"Technically, to say that something is awful is to say that it is full of awe, which is the feeling we get when we are bowled over by something amazing and big and unexplainable. That's the feeling we get when we stare at the full moon over the Rocky Mountains or watch a spider weave its web.

"But these days the word awful has been co-opted to imply something terrible. Dreadful. Something so scary or horrific that we are appalled, shocked, devastated by the sheer badness of it all.

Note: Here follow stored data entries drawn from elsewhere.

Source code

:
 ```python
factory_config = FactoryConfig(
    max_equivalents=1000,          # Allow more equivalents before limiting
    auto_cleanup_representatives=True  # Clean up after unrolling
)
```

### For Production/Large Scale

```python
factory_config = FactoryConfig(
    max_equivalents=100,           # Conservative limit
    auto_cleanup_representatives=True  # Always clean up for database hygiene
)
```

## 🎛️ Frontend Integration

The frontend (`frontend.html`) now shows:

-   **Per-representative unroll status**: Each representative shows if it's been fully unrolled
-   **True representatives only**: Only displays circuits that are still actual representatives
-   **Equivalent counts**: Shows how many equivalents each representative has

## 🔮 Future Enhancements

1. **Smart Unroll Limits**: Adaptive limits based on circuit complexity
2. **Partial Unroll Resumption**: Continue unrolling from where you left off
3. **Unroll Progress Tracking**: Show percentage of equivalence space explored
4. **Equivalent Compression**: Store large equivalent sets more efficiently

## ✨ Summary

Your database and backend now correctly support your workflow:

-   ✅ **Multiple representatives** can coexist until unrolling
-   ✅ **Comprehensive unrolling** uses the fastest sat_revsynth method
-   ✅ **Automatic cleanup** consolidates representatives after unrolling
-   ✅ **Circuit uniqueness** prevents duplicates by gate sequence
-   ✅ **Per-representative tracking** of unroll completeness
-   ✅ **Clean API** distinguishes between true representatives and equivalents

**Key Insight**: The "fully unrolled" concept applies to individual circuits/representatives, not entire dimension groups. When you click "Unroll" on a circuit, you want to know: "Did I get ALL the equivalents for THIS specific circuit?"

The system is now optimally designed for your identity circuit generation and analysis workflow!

"Awful stuff nowadays means bombs that can bring down towers of concrete and steel. Mutant cells that replicate so fast they can kill us in months; love that once infused every breath dissipating into emptiness in just a few years' time; the loss of a job after thirty years; a hurricane with ninety-mile-per-hour winds and thirty-foot waves -- all awful.

"We wouldn't say that those things are awesome, no, but they contain the seeds of awe just the same. Think of the awesome and sometimes awful power of Mother Nature. Both words are impressive, both are awe-filled, but one surrounds you with its mysticism and possibility and beauty. The other scares the bejeezus out of you.

"When I talk about awesome, I'm taking the more benevolent, marvelous view of the word. After all, I'm part of the generation that made 'totally awesome' into a tagline. First popularized in the late '60s and '70s, the term became popular as slang for 'excellent' and was often associated with the California surfers who used it to describe primo surfing waves. It didn't hurt that movie characters like Spicoli, played by Sean Penn in Fast Times at Ridgemont High, batted the word around on the big screen: 'Awesome, dude.'

"When I talk of awe, I'm talking about wonder. About accessing the amazing. I'm using the word to express reverence, admiration. Awe like this can show up in every aspect of our lives – even the parts we think of as not so great.

"When we can look at all aspects of our lives with this kind of wonder and admiration, awe changes us. We are broken open by it. It forces us to rethink things. To tweak our behaviors and choices. To move toward things that matter.

"Psychologist Nicholas Humphrey says that awe forces us to reconfigure our mental model so we can make sense of what we've seen and experienced. It broadens us, inspires us.

"Awe, then, has the ability to awaken us. It can show us the beauty that already exists and remind us who we are at our spiritual core. It brings us closer to our purpose and passion and helps us create meaning. It helps us to live with the mystery in life, to survive the uncertainty of it all. It allows us to sink into the experience of living. To engage in it. To be touched by it. To participate rather than needing to manipulate, contrive, or control every moment.

"When you live in awe of your life, you are open to diverse experiences. Some are easy-peasy, comfortable, and even joyous. Others totally suck. But you can be okay because you know that every experience is multi-dimensional and that the possibilities are limitless. Life is never just one thing. It is always more than bad or good."